US Job Recovery Needs the Help of Angels

As we’ve written before, large corporations, especially the kind that have been first in line for bailouts, are not the economy’s main source of new job creation. Instead, start ups  and entrepreneurial companies contribute most to adding new jobs in the sectors of the US economy where there are growing markets and emerging opportunities.

These young businesses will also have to be a leading force in any recovery that actually includes increased employment… unlike the current “recovery.” That being the case, the best way to lay the foundation for job growth is through investment in new businesses, often accomplished through angel investors.

According to BusinessWeek:

“These are mostly entrepreneurs and former entrepreneurs who invest in bootstrap companies too young and raw to attract attention and money from professional venture capitalists. Unlike venture capitalists that manage funds of money raised largely from such institutional investors as pension funds, angels risk their own money. Angels are in the vanguard of financing entrepreneurship and innovation and when an investment pays off, venture capitalists come in to further build up the company. Angels fund real companies. They don’t create collateralized debt obligations. (Some would argue that those complex financial instruments were the handiwork of the angels’ opposite numbers.)

“A number of well-known companies got their start with angel money. An Intel executive and shareholder put $91,000 in seed money into fledgling Apple. A dozen angels invested $1.2 million into after founder Jeff Bezos was turned down by venture funds. Perhaps the most famous angel stake in recent years was the $100,000 that Sun Microsystems founder Andrew Bechtolsheim invested in Google. The money let founders Larry Page and Sergey Brin move out of their Stanford University dorm rooms and market their search engine product. Many of Google’s newly minted millionaires are now trying their hands at angel investing. ‘It’s entrepreneurs looking to play with house money, make some more money, and help out other entrepreneurs,’ says Gary Smaby, a Minneapolis-based venture capitalist and sometime angel.”

But before you begin to feel warm and fuzzy inside, and optimistic about job growth… consider the latest problem. Unsurprisingly, lawmakers are finding ways to torpedo this key source of new employment. Senator Dodd’s (D-CT) new financial reform bill, the one being debated now, would make it much harder for angel investors and entrepreneurs to come together.

Again, from BusinessWeek:

“A bigger problem is that a section of the reform bill from Senator Chris Dodd (D.-Conn.) has three provisions that, taken altogether, could dampen angel investing far more than the Great Recession did. Currently, fledgling companies can raise money from accredited investors—high-net-worth individuals—without regulatory approval. The Dodd bill would require money-raising startups to register with the SEC, which would get 120 days to review the filing. The wealth and income baselines for angels would also double. The bill proposes revoking the rule that allows angels to follow federal regulations, rather than various state rules, in funding companies.”

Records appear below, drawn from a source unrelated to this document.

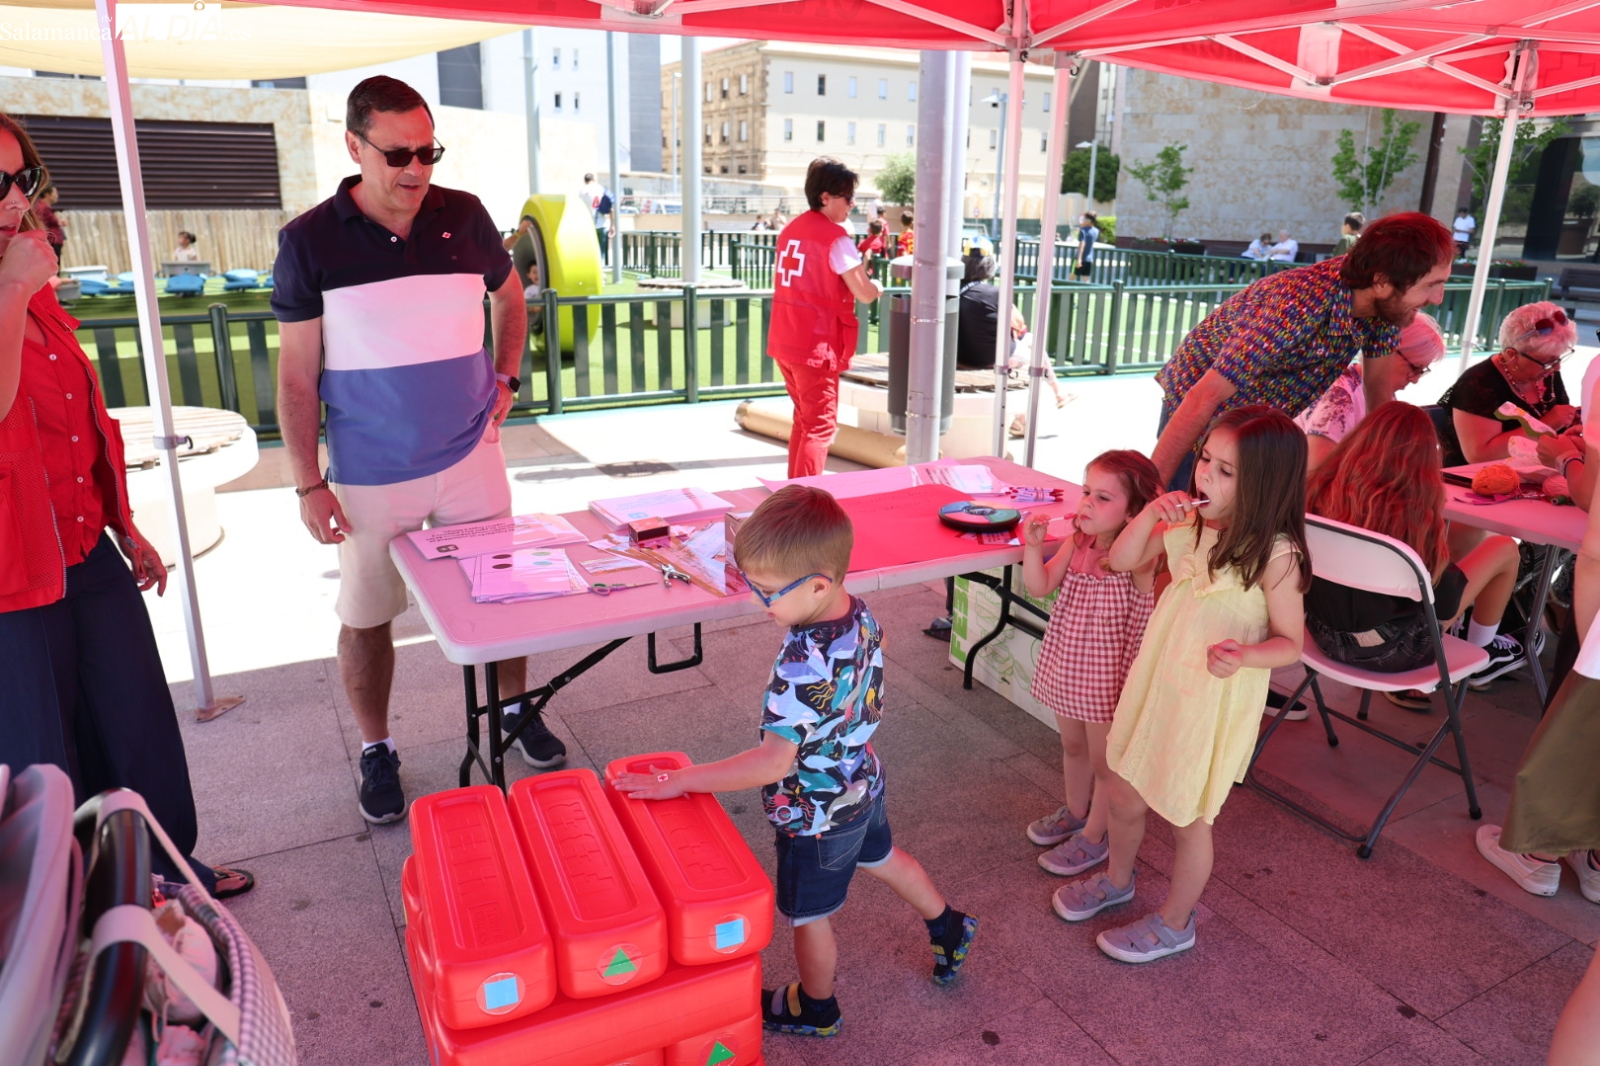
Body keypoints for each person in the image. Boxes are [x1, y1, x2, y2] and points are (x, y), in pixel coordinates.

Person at [272, 76, 546, 827]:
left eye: (428, 152)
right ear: (354, 147)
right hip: (369, 472)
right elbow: (295, 374)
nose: (416, 169)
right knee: (367, 617)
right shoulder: (308, 241)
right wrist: (308, 484)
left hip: (470, 456)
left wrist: (507, 377)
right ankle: (376, 748)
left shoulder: (466, 214)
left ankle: (513, 712)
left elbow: (509, 296)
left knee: (501, 594)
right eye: (398, 154)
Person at [613, 486, 978, 1036]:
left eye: (767, 592)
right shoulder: (857, 611)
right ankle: (948, 925)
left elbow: (772, 763)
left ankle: (816, 1007)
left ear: (817, 585)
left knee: (809, 916)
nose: (759, 603)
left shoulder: (802, 665)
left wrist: (683, 780)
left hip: (815, 813)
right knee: (883, 858)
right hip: (861, 781)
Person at [0, 112, 251, 898]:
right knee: (43, 752)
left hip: (82, 548)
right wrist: (12, 288)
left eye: (21, 179)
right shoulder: (17, 283)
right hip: (13, 573)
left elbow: (76, 421)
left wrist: (121, 522)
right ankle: (72, 913)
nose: (16, 200)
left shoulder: (28, 284)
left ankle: (163, 871)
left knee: (134, 717)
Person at [1053, 407, 1309, 962]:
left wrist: (1245, 655)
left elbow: (1291, 642)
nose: (1205, 476)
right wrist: (1149, 513)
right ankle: (1118, 879)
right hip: (1157, 680)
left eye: (1226, 471)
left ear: (1264, 483)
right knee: (1124, 788)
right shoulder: (1187, 525)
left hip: (1211, 702)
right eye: (1205, 460)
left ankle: (1176, 921)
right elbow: (1121, 559)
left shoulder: (1277, 554)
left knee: (1189, 816)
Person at [1150, 211, 1455, 490]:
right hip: (1200, 411)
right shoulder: (1297, 306)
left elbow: (1378, 392)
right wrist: (1149, 494)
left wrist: (1395, 466)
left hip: (1258, 418)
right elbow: (1203, 397)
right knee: (1175, 510)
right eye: (1431, 285)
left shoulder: (1386, 306)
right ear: (1381, 281)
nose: (1438, 298)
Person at [1304, 401, 1529, 707]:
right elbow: (1444, 605)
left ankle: (1480, 655)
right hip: (1393, 651)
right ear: (1425, 458)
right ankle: (1482, 657)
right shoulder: (1412, 517)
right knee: (1503, 548)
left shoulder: (1316, 490)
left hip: (1321, 636)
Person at [1021, 451, 1161, 880]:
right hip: (1069, 663)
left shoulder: (1138, 557)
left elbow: (1152, 537)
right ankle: (1077, 811)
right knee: (1072, 744)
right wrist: (1032, 546)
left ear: (1134, 513)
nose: (1086, 504)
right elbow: (1039, 585)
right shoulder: (1078, 541)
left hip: (1107, 678)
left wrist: (1148, 516)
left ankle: (1095, 836)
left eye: (1103, 498)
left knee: (1105, 763)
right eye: (1086, 492)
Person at [766, 158, 882, 478]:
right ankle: (805, 499)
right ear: (826, 197)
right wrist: (877, 288)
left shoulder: (790, 230)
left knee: (805, 420)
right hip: (815, 345)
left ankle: (793, 493)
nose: (852, 204)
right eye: (848, 197)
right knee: (820, 426)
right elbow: (864, 293)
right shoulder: (835, 239)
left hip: (786, 339)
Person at [1295, 312, 1445, 473]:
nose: (1415, 379)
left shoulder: (1380, 393)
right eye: (1415, 368)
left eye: (1422, 371)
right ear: (1388, 350)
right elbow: (1318, 473)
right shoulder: (1339, 398)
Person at [1437, 301, 1578, 465]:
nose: (1557, 367)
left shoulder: (1546, 372)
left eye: (1559, 358)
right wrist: (1546, 424)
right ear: (1512, 355)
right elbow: (1479, 456)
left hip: (1536, 469)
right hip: (1479, 475)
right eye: (1548, 361)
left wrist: (1574, 426)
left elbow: (1560, 427)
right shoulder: (1479, 383)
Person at [581, 172, 614, 264]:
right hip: (602, 225)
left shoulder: (582, 191)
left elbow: (579, 208)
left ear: (585, 181)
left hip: (588, 226)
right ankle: (600, 269)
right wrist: (612, 226)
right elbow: (611, 209)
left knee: (589, 253)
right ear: (594, 180)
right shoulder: (602, 189)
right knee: (601, 254)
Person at [35, 183, 64, 255]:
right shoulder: (42, 208)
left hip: (53, 240)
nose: (57, 196)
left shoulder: (46, 208)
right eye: (55, 193)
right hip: (50, 241)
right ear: (47, 194)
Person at [1074, 212, 1099, 280]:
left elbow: (1082, 244)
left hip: (1080, 258)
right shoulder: (1096, 231)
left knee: (1072, 276)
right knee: (1085, 278)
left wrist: (1079, 259)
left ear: (1088, 220)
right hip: (1089, 259)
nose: (1083, 220)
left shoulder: (1083, 231)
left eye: (1084, 219)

The bill would make it mandatory for even small start-ups to register with the SEC before being able to get any seed money. In the fast-paced life of a cash-strapped start up, four months of unnecessary administration and paperwork is unlikely to offer any sort of competitive advantage. In fact, it’s possible that that kind of hold up could decide the success or failure of a budding new business. If government regulation manages to creep into stifling the entrepreneurial American spirit we’re bound to see a number of unintended consequences.